Several of the terminated employees had been involved in labor discussions, according to the union, including at least one who was a member of the organizing committee.
“This is a form of collective retaliation against the group of workers that started this organizing effort,” said Jaz Brisack, a Workers United organizer who is helping spearhead the Tesla union drive. The terminations are “designed to terrify everyone about potential consequences of them organizing, as well as to attempt to cull the herd,” she said.
In a blog post late Thursday, Tesla denied that it acted in response to the union campaign, and said the terminations were decided earlier in the month as part of a routine performance-review process.
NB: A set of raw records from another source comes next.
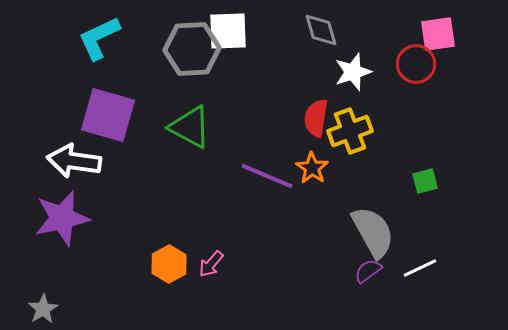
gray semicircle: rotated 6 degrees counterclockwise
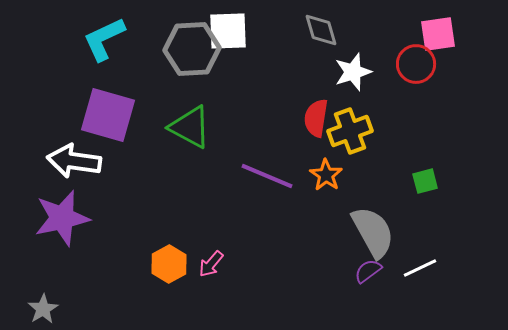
cyan L-shape: moved 5 px right, 1 px down
orange star: moved 14 px right, 7 px down
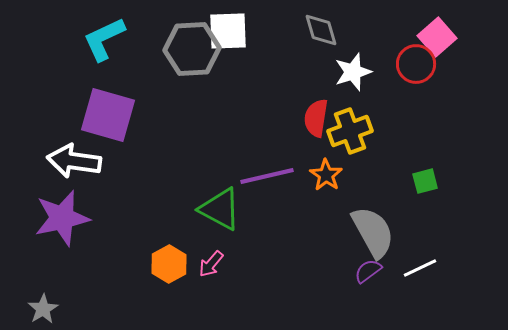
pink square: moved 1 px left, 3 px down; rotated 33 degrees counterclockwise
green triangle: moved 30 px right, 82 px down
purple line: rotated 36 degrees counterclockwise
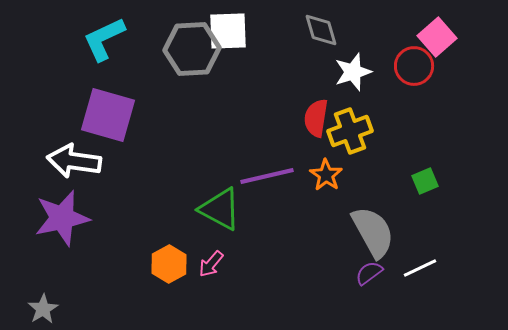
red circle: moved 2 px left, 2 px down
green square: rotated 8 degrees counterclockwise
purple semicircle: moved 1 px right, 2 px down
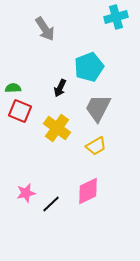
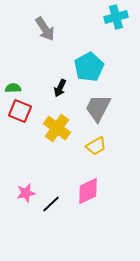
cyan pentagon: rotated 8 degrees counterclockwise
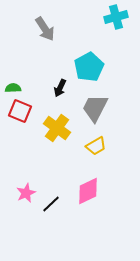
gray trapezoid: moved 3 px left
pink star: rotated 12 degrees counterclockwise
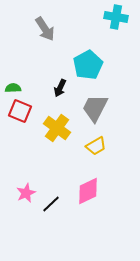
cyan cross: rotated 25 degrees clockwise
cyan pentagon: moved 1 px left, 2 px up
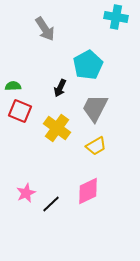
green semicircle: moved 2 px up
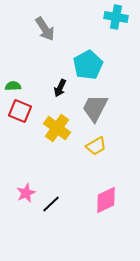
pink diamond: moved 18 px right, 9 px down
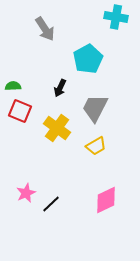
cyan pentagon: moved 6 px up
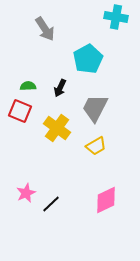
green semicircle: moved 15 px right
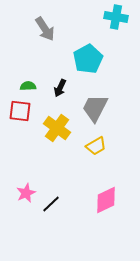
red square: rotated 15 degrees counterclockwise
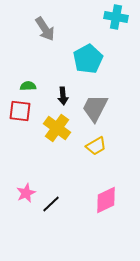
black arrow: moved 3 px right, 8 px down; rotated 30 degrees counterclockwise
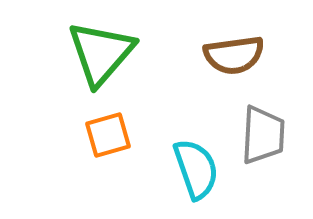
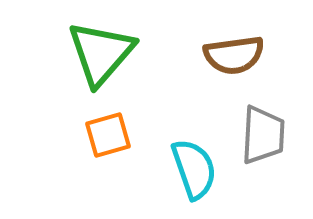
cyan semicircle: moved 2 px left
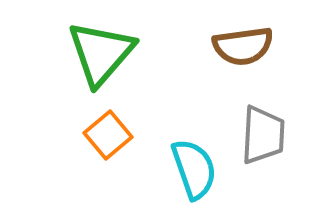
brown semicircle: moved 9 px right, 9 px up
orange square: rotated 24 degrees counterclockwise
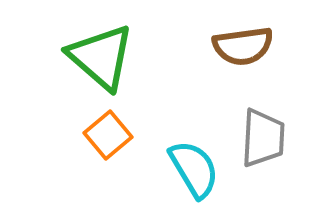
green triangle: moved 4 px down; rotated 30 degrees counterclockwise
gray trapezoid: moved 3 px down
cyan semicircle: rotated 12 degrees counterclockwise
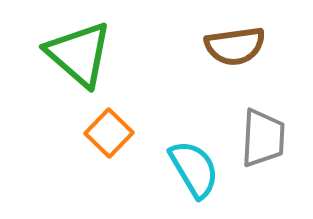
brown semicircle: moved 8 px left
green triangle: moved 22 px left, 3 px up
orange square: moved 1 px right, 2 px up; rotated 6 degrees counterclockwise
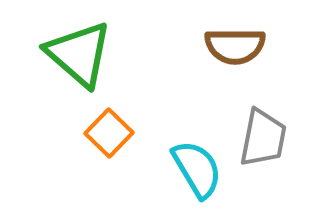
brown semicircle: rotated 8 degrees clockwise
gray trapezoid: rotated 8 degrees clockwise
cyan semicircle: moved 3 px right
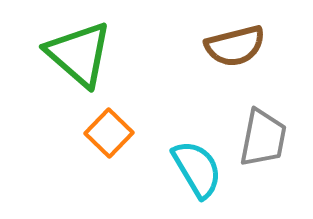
brown semicircle: rotated 14 degrees counterclockwise
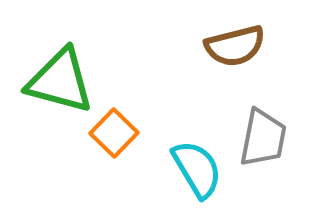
green triangle: moved 19 px left, 27 px down; rotated 26 degrees counterclockwise
orange square: moved 5 px right
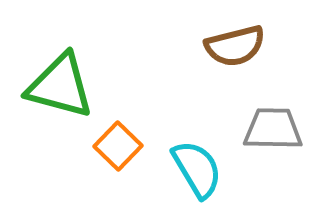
green triangle: moved 5 px down
orange square: moved 4 px right, 13 px down
gray trapezoid: moved 10 px right, 9 px up; rotated 100 degrees counterclockwise
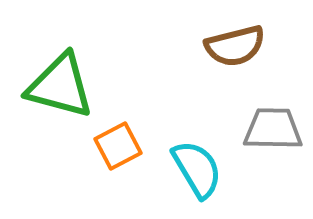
orange square: rotated 18 degrees clockwise
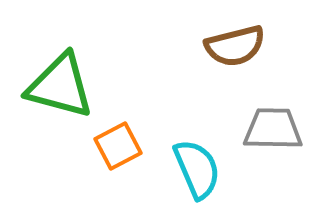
cyan semicircle: rotated 8 degrees clockwise
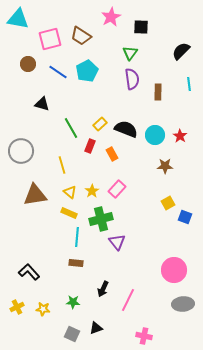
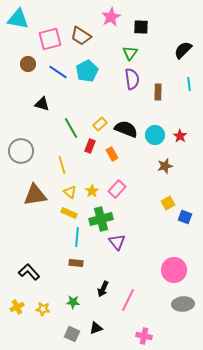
black semicircle at (181, 51): moved 2 px right, 1 px up
brown star at (165, 166): rotated 14 degrees counterclockwise
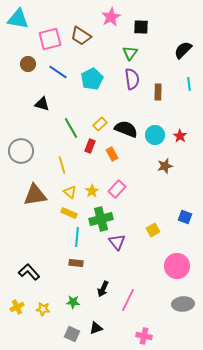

The company said it had 675 employees who label data for Tesla’s Autopilot system in Buffalo, and that the 4% it fired had “received prior feedback on their poor performance from their managers.”
Read more: Tesla Autopilot workers launch union campaign in New York
An organizing committee of 25 employees had sent an email to Chief Executive Officer Elon Musk early Tuesday with their intent to unionize.
Arian Berek, one of the organizers, was among those terminated, according to the union’s filing.
“I feel blindsided,” she said in a statement provided by the union. “I got COVID and was out of the office, then I had to take a bereavement leave. I returned to work, was told I was exceeding expectations and then Wednesday came along.”
The Autopilot analysts are non-engineering roles that contribute to Tesla’s automated-driving development, including by identifying objects in images its vehicles capture and helping its systems recognize them on the road, according to the union.